The problem with this line of thinking is that it fails in so many ways. First and foremost, the legality of the last-hired, first-fired policy has already come under intense scrutiny in Los Angeles, where there is an impending lawsuit against the district for implementing this same policy last summer. Secondly, as mentioned, it destroys the drive and vigor of a generation of educators who are ready and willing to work under difficult circumstances. These teachers are fresh out of teacher preparation programs and have learned how to work with students with special needs, English language learners, high-achieving students, as well as how to incorporate technology and the most up-to-date pedagogical methods into their teaching. These are the ones who are really going to go above and beyond and truly, genuinely believe that they can make a difference in the education profession. To give them the ax would crush their dreams and spirits and we would lose out on a generation of talented, dedicated educators.
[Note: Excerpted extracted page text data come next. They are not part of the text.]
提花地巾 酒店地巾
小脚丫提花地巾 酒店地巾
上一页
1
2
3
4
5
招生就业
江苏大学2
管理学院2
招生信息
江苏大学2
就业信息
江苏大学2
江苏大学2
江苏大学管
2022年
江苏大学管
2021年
The third, and perhaps most troubling issue that I see is the fact that these layoffs are not uniform across all schools. The more affluent schools somehow, some way will lose a smaller percentage of their staff as opposed to those schools who deal with students of lower socio-economic status. So, here we are in San Diego with a third of our schools failing and we are going to actually take away teachers from those schools. Not only are we going to take away teachers from those schools but we are going to take away those young, idealistic teachers. You know, the ones who chose to teach in difficult situations because they really thought they could make a difference and reach the students. Instead of having those teachers stay, we are going to remove them, leaving these failing schools with even fewer resources than they had before. This same mentality also doesn't help the schools who are on the cusp of failing as well. Removing teachers and ruining any kind of continuity these schools might have had is a recipe for disaster and will more than likely push a whole new group of schools into the failing zone in the coming year.
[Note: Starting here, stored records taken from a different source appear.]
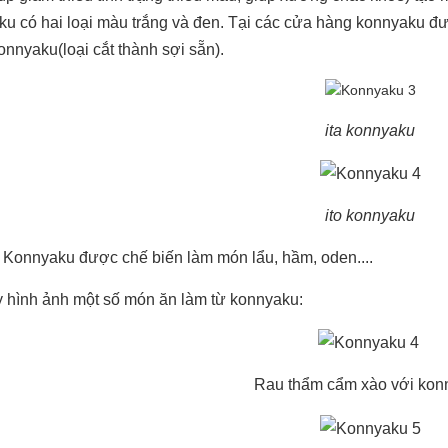
u có hai loại màu trắng và đen. Tại các cửa hàng konnyaku được
konnyaku(loại cắt thành sợi sẵn).
ita konnyaku
ito konnyaku
Konnyaku được chế biến làm món lẩu, hầm, oden....
 hình ảnh một số món ăn làm từ konnyaku:
Rau thẩm cẩm xào với kon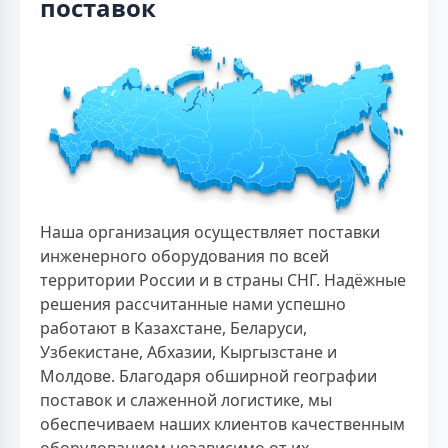
поставок
Наша организация осуществляет поставки
инженерного оборудования по всей
территории России и в страны СНГ. Надёжные
решения рассчитанные нами успешно
работают в Казахстане, Беларуси,
Узбекистане, Абхазии, Кыргызстане и
Молдове. Благодаря обширной географии
поставок и слаженной логистике, мы
обеспечиваем наших клиентов качественным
So, what's our answer? Unlike some of my previous posts, where I say there is no simple answer, there is actually a viable solution to this problem: We need to shift our view on education in this country. We need to make education a priority. We need to have political candidates discuss education. We need to remove it's entertainment section on its front page and replace it with education. The truth is that we as a society who prides itself on its education, should never find itself in this ridiculous catch-22 situation. The schools are failing but we need to cut jobs but if we cut jobs then the schools will fail... Complete and utter hogwash. Let's make education a top domestic priority and then go from there. Let's stop the cycle of stupidity by putting ourselves in these precarious situations. Some of my best friends are on the chopping block this year and it pains me so much because I know they are making a difference in young men and women's lives. Let's re-invest in our nation's future by first re-investing in our nation's teachers. Once we do that, we can then, and only then, begin to have a real discussion about where education is at today.